Poker Tournament Rules
Tournaments are the most popular way to play poker around the world.
The "poker boom" of the 2000s ignited with ESPN's expanded coverage of the 2003 World Series of Poker Main Event. Chris Moneymaker's historic run to the WSOP Main Event championship, along with the $2.5 million payday that came along with that, pushed the popularity of poker tournaments to unprecedented heights.
Let's take a look at how tournaments are played, and how they differ from traditional poker cash games.
(Note: This is an introductory article for poker tournaments. If you're looking for the full list of tournament rules, procedures, and addendum, view the official TDA rules here.)
Poker Tournament Overview
In a poker tournament, all players buy-in for the same amount and receive the same amount of starting chips. These chips have no cash value, and the object of the game is to avoid losing all of your chips.
Play goes on until one player has collected all of the chips in play, and that player wins the tournament and the first-place prize. A predetermined percentage of the field wins money, doing so by surviving long enough to make it into the payout structure.
For example, the 2019 World Series of Poker Main Event featured a $10,000 buy-in. A total of 8,569 players entered the event, and after fees taken out for the house, the total prize pool came out to $80,548,000.
The 8,569 players then competed for a share of the $80,548,000 prize pool. The payout structure dictated that 15 percent of the field would get paid, which means 1,286 players cashed in the tournament.
All players started with 60,000 chips. Players were eliminated from the tournament when they lost all of those chips, and therefore lost their $10,000 buy-in.
The payout structure began when 1,286 players remained. Players who finished in 1,063rd-1,286th places cashed for $15,000, and the payouts increased as the tournament advanced to later stages.
Hossein Ensan finished as the last player standing, taking home the WSOP Main Event championship and a $10,000,000 payday. Ensan had 515,000,000 chips in front of him by tournament's end (8,569 players x 60,000 starting chips).
Starting a Tournament
Poker tournaments begin at a designated start time, and most tournaments also have a late registration period. After registering, players are seated at random.
Tournament rules dictate how many players can be seated at the same table. This number is generally anywhere from 6-10 players per table.
The host casino uses tournament seating protocols to make sure the number of players at each table stays relatively even throughout the tournament. Because of this, players in multi-table tournaments might change tables several times. New tables come together as more players register, and tables break as the tournament winds down.
Tournament Blind Structure
The blinds increase at regular intervals in a poker tournament. This differs from cash games, where the small and big blind amounts in a particular game stay the same.
Let's once again look at the 2019 WSOP Main Event for an example of how a tournament blind structure works.
Players started with 60,000 chips, and the blinds and antes at 100/200/200 for Level 1 of the tournament. Each level lasted 120 minutes, after which the blinds would increase. For more on how blinds and antes work, click on the "Button, Blinds, and Antes" tab above.

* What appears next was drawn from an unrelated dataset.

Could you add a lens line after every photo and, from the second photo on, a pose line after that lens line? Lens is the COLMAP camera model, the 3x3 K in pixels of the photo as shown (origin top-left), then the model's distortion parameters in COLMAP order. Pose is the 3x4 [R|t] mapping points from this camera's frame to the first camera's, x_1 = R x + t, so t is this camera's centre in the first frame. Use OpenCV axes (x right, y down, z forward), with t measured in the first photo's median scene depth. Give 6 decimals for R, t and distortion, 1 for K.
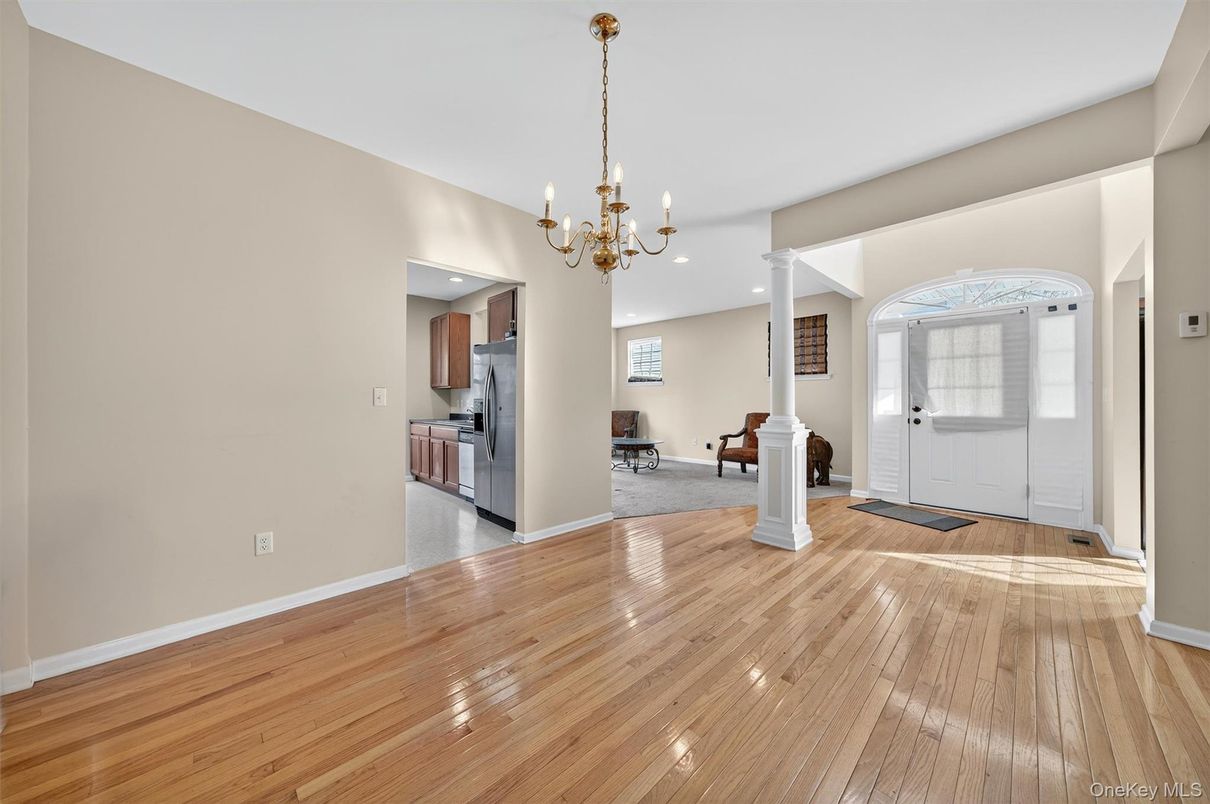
lens RADIAL K [[422.0, 0, 599.2], [0, 422.0, 402.6], [0, 0, 1]] dist [-0.005958, -0.000176]
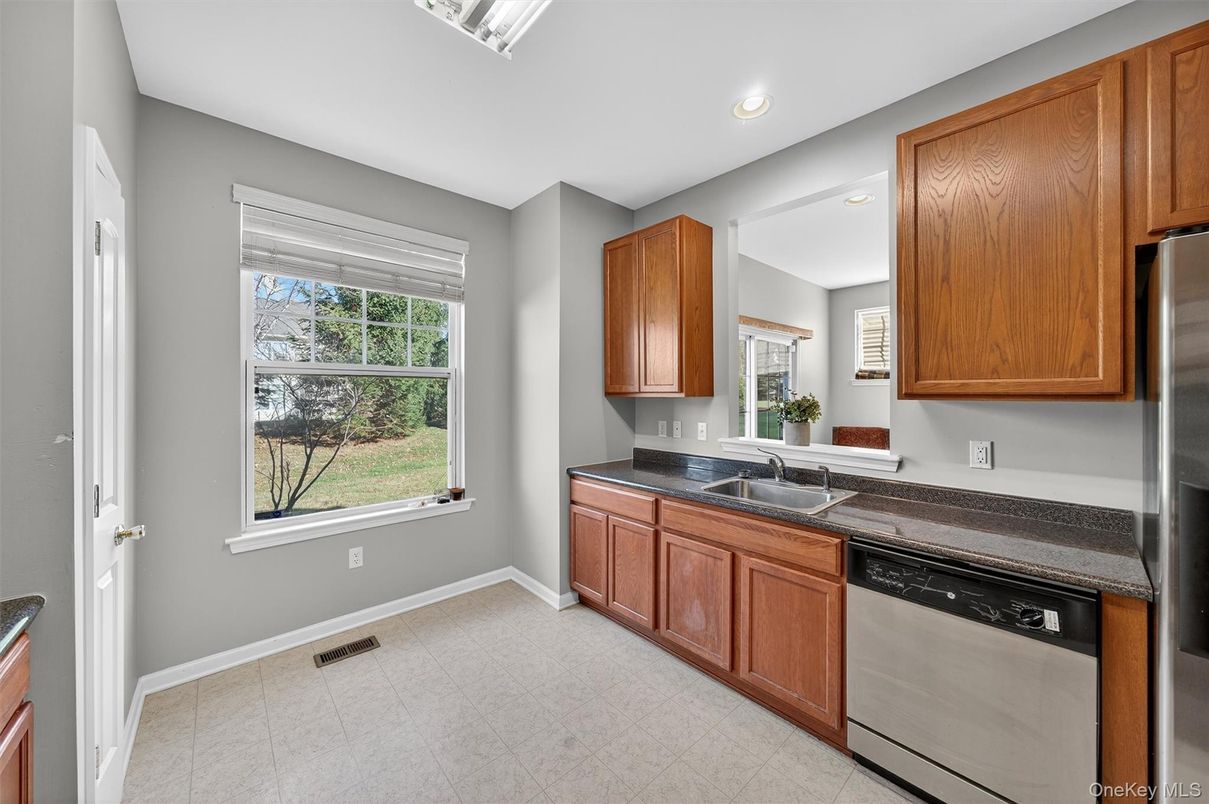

Level 2 saw the blinds and antes go up to 200/300/300, Level 3 increased to 200/400/400, and so on. By the end of the 10-day tournament, the structure advanced to Level 43, with the blinds at 2,000,000/4,000,000.
The WSOP Main Event is an extremely long tournament, however. Standard levels for a live tournament generally go from 30-60 minutes. Online tournaments usually have shorter levels, as play is faster online.

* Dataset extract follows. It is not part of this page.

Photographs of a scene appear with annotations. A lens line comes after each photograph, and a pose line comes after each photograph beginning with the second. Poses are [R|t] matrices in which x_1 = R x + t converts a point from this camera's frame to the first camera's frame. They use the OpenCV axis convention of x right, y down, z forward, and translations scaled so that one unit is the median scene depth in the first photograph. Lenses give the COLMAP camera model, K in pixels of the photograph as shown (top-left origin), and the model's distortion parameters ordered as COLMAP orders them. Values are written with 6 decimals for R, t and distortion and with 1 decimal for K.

Most tournaments offer a late-registration period, in which players can buy-in and receive the starting stack even after the tournament has started.

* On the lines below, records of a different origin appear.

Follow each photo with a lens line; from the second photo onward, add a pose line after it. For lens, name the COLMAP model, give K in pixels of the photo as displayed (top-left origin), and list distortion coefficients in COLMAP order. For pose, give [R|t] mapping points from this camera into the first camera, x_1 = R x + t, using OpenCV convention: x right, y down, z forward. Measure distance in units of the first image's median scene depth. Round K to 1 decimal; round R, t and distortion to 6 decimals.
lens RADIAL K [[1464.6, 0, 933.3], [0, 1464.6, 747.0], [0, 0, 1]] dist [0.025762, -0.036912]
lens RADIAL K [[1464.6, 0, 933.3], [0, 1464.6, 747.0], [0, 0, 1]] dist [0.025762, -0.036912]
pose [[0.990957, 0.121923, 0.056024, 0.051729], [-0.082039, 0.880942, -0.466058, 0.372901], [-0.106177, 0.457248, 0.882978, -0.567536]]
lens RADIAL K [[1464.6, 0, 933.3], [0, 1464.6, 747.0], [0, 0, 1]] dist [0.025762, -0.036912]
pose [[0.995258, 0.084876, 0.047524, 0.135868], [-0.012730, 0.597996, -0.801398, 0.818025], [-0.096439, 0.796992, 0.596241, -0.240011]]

In the 2019 WSOP Main Event, for instance, late registration lasted until the beginning of Level 6.
Rebuys, Add-ons, and Re-entry
A rebuy tournament allows players to buy more chips and reload their stack when it falls under a certain threshold. A $100 rebuy tournament with 10,000 starting chips, for example, might allow for a $100 rebuy.
This rebuy could be applied any time the stack is 10,000 or lower, and adds 10,000 more chips for another $100. The rebuy period for a given tournament generally only lasts through the first few levels.
Add-ons allow all players in a rebuy tournament to add a certain amount of chips after the rebuy period has ended.
Re-entry tournaments operate similarly to rebuys, but instead of reloading, players can re-enter the tournament as if they're a new player. Re-entry can only be purchased by a player after they're eliminated. Instead of simply reloading and staying at the same table, the re-entering player is seated at random with the starting stack amount.
The final few hands before the payout structure is reached is known as the "money bubble", and the bubble bursts when the final non-paid player is eliminated.
Many tournaments use a system known as "hand-for-hand" play when the tournament is in the money bubble stage. Each table deals and plays exactly one hand, then pauses play until every other table in the room ha dealt exactly one hand.
Hand-for-hand play prevents players from stalling (aka tanking) in an effort to outlast other players and advance up the payout structure. Hand-for-hand can also be used for any situation where the next elimination results in a significant pay jump.